‘Upon my life, he said so! How can you do it, Miss Garland, when I, who have enough money to buy up all the Lovedays, would gladly come to terms with ye? What a simpleton you must be, to pass me over for him! There, now you are angry because I said simpleton!—I didn’t mean simpleton, I meant misguided—misguided rosebud! That’s it—run off,’ he continued in a raised voice, as Anne made towards the garden door. ‘But I’ll have you yet. Much reason you have to be too proud to stay with me. But it won’t last long; I shall marry you, madam, if I choose, as you’ll see.’
When he was quite gone, and Anne had calmed down from the not altogether unrelished fear and excitement that he always caused her, she returned to her seat under the tree, and began to wonder what Festus Derriman’s story meant, which, from the earnestness of his tone, did not seem like a pure invention. It suddenly flashed upon her mind that she herself had heard voices in the garden, and that the persons seen by Farmer Derriman, of whose visit and reclamation of his box the miller had told her, might have been Matilda and John Loveday. She further recalled the strange agitation of Miss Johnson on the preceding evening, and that it occurred just at the entry of the dragoon, till by degrees suspicion amounted to conviction that he knew more than any one else supposed of that lady’s disappearance.
It was just at this time that the trumpet-major descended to the mill after his talk with his brother on the down. As fate would have it, instead of entering the house he turned aside to the garden and walked down that pleasant enclosure, to learn if he were likely to find in the other half of it the woman he loved so well.
Yes, there she was, sitting on the seat of logs that he had repaired for her, under the apple-tree; but she was not facing in his direction. He walked with a noisier tread, he coughed, he shook a bough, he did everything, in short, but the one thing that Festus did in the same circumstances—call out to her. He would not have ventured on that for the world. Any of his signs would have been sufficient to attract her a day or two earlier; now she would not turn. At last, in his fond anxiety, he did what he had never done before without an invitation, and crossed over into Mrs. Garland’s half of the garden, till he stood before her.
When she could not escape him she arose, and, saying ‘Good afternoon, trumpet-major,’ in a glacial manner unusual with her, walked away to another part of the garden.

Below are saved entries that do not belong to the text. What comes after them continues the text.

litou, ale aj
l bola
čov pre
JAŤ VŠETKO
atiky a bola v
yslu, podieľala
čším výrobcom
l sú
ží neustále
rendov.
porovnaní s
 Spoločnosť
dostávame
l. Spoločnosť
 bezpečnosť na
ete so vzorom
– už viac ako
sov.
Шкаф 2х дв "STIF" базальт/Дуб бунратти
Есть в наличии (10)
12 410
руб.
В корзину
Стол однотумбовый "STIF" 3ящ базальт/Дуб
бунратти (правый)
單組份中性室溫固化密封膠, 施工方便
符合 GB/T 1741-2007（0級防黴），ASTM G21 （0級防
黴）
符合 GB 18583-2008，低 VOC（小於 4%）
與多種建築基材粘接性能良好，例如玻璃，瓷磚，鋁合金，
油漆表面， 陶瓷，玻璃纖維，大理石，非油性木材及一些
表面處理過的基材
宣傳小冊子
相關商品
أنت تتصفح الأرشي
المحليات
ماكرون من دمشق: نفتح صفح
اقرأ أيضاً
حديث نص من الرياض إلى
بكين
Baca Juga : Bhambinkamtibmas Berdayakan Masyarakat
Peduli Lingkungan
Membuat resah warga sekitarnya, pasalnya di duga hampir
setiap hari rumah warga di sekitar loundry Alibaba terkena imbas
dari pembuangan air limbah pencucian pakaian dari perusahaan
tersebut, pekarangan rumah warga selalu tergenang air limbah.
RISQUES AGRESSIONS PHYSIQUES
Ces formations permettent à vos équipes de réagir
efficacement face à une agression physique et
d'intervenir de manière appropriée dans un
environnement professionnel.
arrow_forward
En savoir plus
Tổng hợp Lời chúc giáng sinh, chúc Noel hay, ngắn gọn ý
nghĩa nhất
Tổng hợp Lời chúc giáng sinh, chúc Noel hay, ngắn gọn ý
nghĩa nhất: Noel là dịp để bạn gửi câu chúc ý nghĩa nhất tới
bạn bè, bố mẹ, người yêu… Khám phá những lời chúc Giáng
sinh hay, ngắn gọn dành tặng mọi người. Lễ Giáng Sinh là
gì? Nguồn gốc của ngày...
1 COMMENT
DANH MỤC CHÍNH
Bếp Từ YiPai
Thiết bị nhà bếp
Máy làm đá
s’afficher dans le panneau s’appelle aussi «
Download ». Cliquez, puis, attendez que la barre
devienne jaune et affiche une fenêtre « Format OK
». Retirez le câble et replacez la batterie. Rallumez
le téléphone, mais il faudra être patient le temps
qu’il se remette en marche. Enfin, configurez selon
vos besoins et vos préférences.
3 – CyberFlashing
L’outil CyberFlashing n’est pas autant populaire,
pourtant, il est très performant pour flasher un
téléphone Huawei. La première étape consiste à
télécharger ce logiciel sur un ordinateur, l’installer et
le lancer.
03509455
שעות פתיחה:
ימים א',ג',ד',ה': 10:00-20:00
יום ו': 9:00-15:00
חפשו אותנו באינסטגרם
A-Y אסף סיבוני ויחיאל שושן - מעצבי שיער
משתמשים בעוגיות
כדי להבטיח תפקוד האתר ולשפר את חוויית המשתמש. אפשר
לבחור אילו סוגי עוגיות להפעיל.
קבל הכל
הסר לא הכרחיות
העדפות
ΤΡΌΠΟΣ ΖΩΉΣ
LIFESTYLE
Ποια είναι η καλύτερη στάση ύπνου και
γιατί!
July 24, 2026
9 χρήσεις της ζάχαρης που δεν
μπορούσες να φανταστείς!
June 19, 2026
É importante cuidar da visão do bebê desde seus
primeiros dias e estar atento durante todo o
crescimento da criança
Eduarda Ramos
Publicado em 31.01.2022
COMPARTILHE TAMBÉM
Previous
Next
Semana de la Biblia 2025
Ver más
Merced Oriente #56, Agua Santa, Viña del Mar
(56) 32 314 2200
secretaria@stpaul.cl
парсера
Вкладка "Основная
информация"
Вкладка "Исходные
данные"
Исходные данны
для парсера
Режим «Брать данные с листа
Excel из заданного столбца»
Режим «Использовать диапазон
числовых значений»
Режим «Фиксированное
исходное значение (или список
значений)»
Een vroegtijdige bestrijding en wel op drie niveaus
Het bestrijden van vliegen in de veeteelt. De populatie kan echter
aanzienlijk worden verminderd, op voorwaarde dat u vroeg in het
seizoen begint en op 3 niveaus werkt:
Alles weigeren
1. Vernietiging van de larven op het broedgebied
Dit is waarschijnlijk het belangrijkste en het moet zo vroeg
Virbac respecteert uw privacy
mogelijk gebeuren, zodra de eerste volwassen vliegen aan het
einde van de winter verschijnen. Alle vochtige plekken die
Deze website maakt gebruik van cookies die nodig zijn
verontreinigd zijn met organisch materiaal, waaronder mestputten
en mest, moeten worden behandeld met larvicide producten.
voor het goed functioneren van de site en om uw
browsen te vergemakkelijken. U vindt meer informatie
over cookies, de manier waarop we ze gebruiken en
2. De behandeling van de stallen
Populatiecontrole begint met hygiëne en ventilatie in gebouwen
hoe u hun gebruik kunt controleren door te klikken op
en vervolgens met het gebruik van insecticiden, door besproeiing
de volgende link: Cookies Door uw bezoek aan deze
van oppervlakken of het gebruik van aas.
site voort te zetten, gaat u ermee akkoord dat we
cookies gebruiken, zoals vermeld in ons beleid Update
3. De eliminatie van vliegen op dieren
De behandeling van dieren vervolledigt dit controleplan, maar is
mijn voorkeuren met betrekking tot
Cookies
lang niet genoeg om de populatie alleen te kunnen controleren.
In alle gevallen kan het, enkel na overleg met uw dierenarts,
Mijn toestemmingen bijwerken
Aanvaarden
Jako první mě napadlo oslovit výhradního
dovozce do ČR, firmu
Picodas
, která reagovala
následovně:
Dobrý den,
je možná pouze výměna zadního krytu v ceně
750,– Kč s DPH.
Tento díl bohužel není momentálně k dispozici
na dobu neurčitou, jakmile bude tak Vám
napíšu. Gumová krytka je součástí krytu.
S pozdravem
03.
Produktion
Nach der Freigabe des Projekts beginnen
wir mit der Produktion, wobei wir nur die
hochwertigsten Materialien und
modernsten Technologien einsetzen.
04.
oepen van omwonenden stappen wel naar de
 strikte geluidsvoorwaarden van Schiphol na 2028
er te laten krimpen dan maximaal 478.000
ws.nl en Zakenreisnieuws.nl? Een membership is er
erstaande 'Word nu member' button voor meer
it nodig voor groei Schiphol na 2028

Loveday, quite at a loss, had not the strength of mind to persevere further. He had a vague apprehension that some imperfect knowledge of the previous night’s unhappy business had reached her; and, unable to remedy the evil without telling more than he dared, he went into the mill, where his father still was, looking doleful enough, what with his concern at events and the extra quantity of flour upon his face through sticking so closely to business that day.
‘Well, John; Bob has told you all, of course? A queer, strange, perplexing thing, isn’t it? I can’t make it out at all. There must be something wrong in the woman, or it couldn’t have happened. I haven’t been so upset for years.’
‘Nor have I. I wouldn’t it should have happened for all I own in the world,’ said the dragoon. ‘Have you spoke to Anne Garland to-day—or has anybody been talking to her?’
‘Festus Derriman rode by half-an-hour ago, and talked to her over the hedge.’
John guessed the rest, and, after standing on the threshold in silence awhile, walked away towards the camp.